Task brief
Return each line of the items that contains the word "программы".

(Page images and their extracted text)
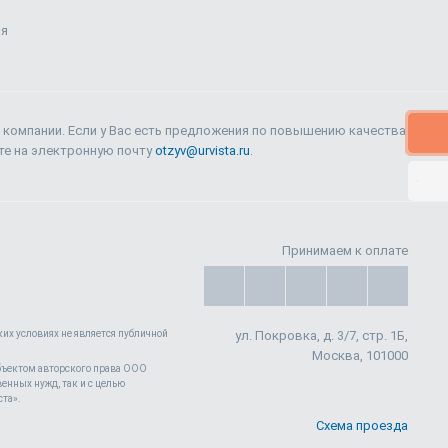
ия
 компании. Если у Вас есть предложения по повышению качества
ите на электронную почту
otzyv@urvista.ru
.
Принимаем к оплате
их условиях не является публичной
ул. Покровка, д. 3/7, стр. 1Б,
Москва, 101000
 объектом авторского права ООО
енных нужд, так и с целью
ста».
е персональных данных
согласие на
Принимаю
Схема проезда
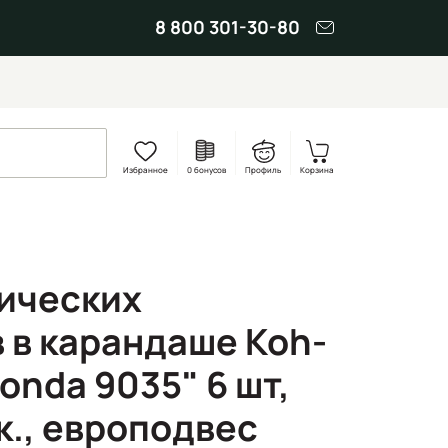
8 800 301-30-80
Избранное
0 бонусов
Профиль
Корзина
ических
 в карандаше Koh-
conda 9035" 6 шт,
к., европодвес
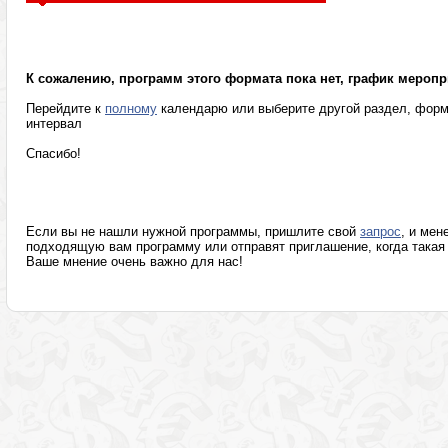
Психотерапевтические программы
Разумное мышле
К сожалению, программ этого формата пока нет, график меропр
Перейдите к
полному
календарю или выберите другой раздел, форм
интервал
Спасибо!
Если вы не нашли нужной программы, пришлите свой
запрос
, и мен
подходящую вам программу или отправят приглашение, когда такая 
Ваше мнение очень важно для нас!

Task result
Психотерапевтические программы
Если вы не нашли нужной программы, пришлите свой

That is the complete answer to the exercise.